I still remember every detail of the day. I remember the beautiful weather. I remember which friends I spoke with. I remember talking to a local chaplain about the event, and I remember him telling me that he knew that many of his friends undoubtedly died earlier that morning. I remember talking to a friend of mine outside who said that she was hungry, but, for some reason, felt guilty about wanting to eat. I remember finally going to dinner with a few of my friends at our favorite restaurant. We told a few jokes and tried to get our minds off the tragedy that had just occurred 12 hours earlier. We talked to the owner of the restaurant, a good friend of ours, and he asked me if I heard that one of our friends was still missing. I told him that I had.

The next day, September 12, 2001, the wind picked up. All of Manhattan began to smell. It was the smell of rubble from the World Trade Center. It was the smell of death. I sat down with fighter jets flying low over my head, with the air smelling of the remains of what would become the final resting place of many innocent people who would never receive a proper burial, and I tried to write once again. I could finally write. I wrote “When America meets Kurdistan, our life changes forever (http://www.kurdmedia.com/reports.asp?id=541)”. On any given day, I can probably recite every detail of that article. The mental images of the incidents I describe in that article remain burned into my consciousness, where they will remain until the day I die.

At the moment I wrote this article, I still had not heard about the fate of my friend who was missing. In the days to come I found out that he was dead. I attended his memorial services. His body was never found, and he never received a proper burial.

His name was Tyler Victor Ugolyn. Tyler was a difficult person not to know. At 6’4’’, he stood out in a crowd. He was always smiling, and he was always polite. He was very religious and involved in various community service projects in New York City. He was a great athlete, and I was fortunate enough to have lifted weights with him on a few occasions. I remember conversations I had with him about the various topics, and I remember him being a gracious host when I attended one of his parties. Before I knew him, I saw the way he interacted with people. He was always friendly, and people always wanted to talk to him. I wanted to get to know him, too, and I am happy that I was able to have met him.

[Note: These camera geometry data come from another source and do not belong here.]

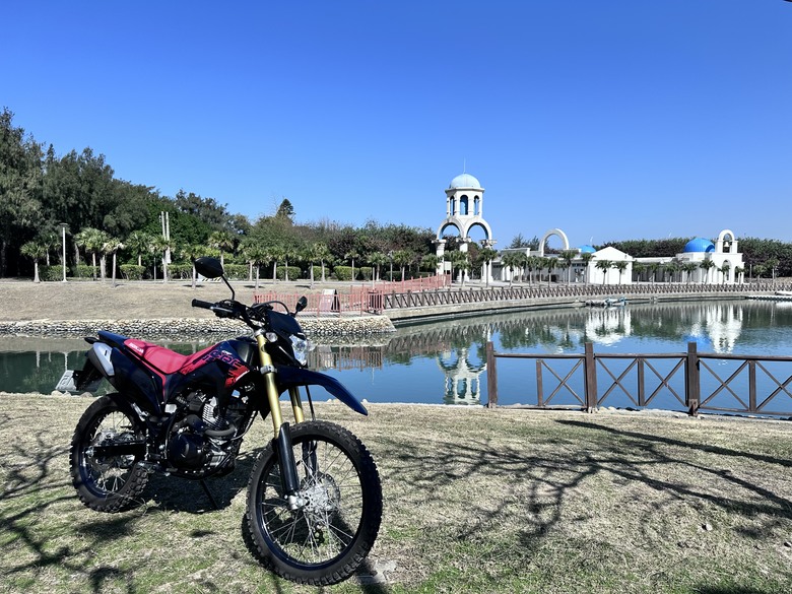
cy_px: 297
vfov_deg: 56.8
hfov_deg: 71.6
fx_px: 549
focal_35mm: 24
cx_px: 396
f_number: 1.78
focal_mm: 6.86
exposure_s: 1/4348
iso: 80
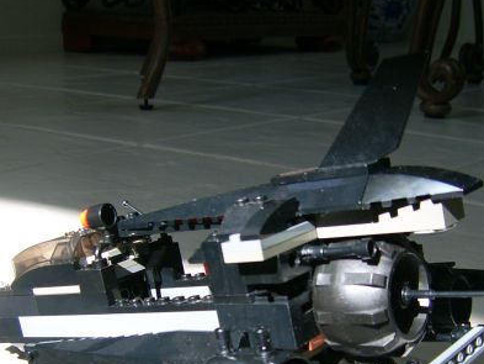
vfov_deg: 25.2
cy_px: 291
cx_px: 275
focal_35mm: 57
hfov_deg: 33.7
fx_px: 797
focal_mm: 5.95
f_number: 2.8
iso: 50
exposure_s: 1/104
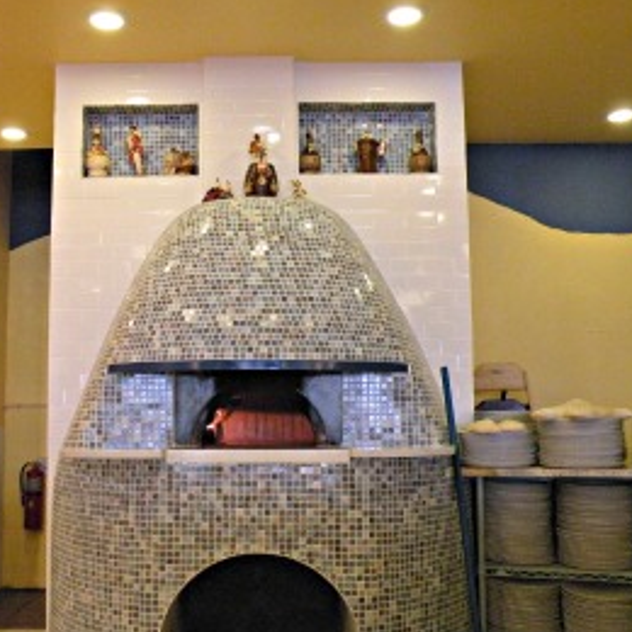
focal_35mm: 41
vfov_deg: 40.9
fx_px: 847
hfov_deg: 40.7
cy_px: 323
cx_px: 252
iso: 400
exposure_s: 1/25.8
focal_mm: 5.8
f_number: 3.2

He graduated Columbia University in May 2001, and soon thereafter began work at his dream job as a research associate at Fred Alger Management, Inc., a well-known investment management firm with offices in one of the upper levels of the World Trade Center. Sometimes I see people or things who remind me of Tyler. One day, months after the tragedy, I walked into the gym to lift weights, and I saw someone who I thought was Tyler, before I remembered.

It is difficult to express such complicated emotions in writing. I never thought that I would lose a friend to terrorism, especially not on American soil. I miss him and there is nothing I can do. Everyday there are reminders of the tragedy. Some days they have more impact on me than others. One Sunday I sat down in my apartment to read a copy of the New York Times, and I found myself reading about the terrorist attacks once again. I thought of Tyler and all of the innocent people who were murdered, and all of the families who lost their loved ones so suddenly. I asked myself how someone could do such a thing, and I actually began to cry by myself.

Even writing this article was very difficult. However, I feel like it is something I had to do. I would feel guilty if I had not written it. I did not feel like writing a political article about the tragedy of September 11, 2001, at least not right now. More than anything, I just wanted to write about my friend Tyler Ugolyn, and share with the world how great of a person he really was.